Nonprofit Injuries: What to Do

If you are injured while working for a nonprofit, the first step to take is to seek immediate medical care. You want to make sure that you are safe and healthy, no matter the situation. Once basic recuperation has occurred, you should go back over any material that you signed and agreed to before you begin to work for the nonprofit. This material includes any job duties or waivers against lawsuits that you may have signed. All of the material will become available for discovery. Losing certain documents may result in a weaker case or even in an individual losing his or her case. Depending on the severity of your injury and your likelihood of having a case, it is almost always preferable to at least talk to an attorney.

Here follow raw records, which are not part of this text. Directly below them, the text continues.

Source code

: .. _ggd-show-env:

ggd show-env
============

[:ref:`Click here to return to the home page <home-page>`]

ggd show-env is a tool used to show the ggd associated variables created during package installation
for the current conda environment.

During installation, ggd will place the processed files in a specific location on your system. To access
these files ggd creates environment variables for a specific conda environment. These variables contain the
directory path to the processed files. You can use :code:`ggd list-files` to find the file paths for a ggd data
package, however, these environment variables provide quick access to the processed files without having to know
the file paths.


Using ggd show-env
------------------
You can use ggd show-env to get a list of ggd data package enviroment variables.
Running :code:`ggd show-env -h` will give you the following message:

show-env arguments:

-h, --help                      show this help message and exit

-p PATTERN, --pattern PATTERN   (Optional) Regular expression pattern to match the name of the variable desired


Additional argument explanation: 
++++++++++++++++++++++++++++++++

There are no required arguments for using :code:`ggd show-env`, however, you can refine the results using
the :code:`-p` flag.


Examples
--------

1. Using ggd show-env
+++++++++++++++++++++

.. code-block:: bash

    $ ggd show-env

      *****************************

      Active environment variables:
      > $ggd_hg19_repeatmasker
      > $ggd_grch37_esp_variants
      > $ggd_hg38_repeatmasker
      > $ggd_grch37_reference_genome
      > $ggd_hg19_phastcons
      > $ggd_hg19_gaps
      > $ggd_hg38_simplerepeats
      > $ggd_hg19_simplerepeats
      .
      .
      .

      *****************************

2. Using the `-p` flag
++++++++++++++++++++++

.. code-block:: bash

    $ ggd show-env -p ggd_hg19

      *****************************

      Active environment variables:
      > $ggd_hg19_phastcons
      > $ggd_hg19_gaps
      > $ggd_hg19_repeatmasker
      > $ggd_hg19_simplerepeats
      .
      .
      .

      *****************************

Short meetings with attorneys are sometimes free and will help you determine if you have a case and if you should pursue that case further. If you do pursue a case, you should consider your options about when to continue fighting the case and when to settle. Many individuals who work for volunteer organizations love the work that the organizations are doing and do not want to cause those organizations particular financial harm. An attorney will help you figure out the amounts you need to become whole and the amounts of damages that the nonprofit may have to pay.

Conclusion

Nonprofits offer helpful, productive jobs to millions of people. They give individuals a way to get in touch with their greater community and give back to causes they believe in. Individuals who work for these respectable institutions must be careful and make sure to hold these institutions accountable if they are injured. Ignoring possible legal remedies can result in a person losing thousands of dollars they would otherwise be entitled to.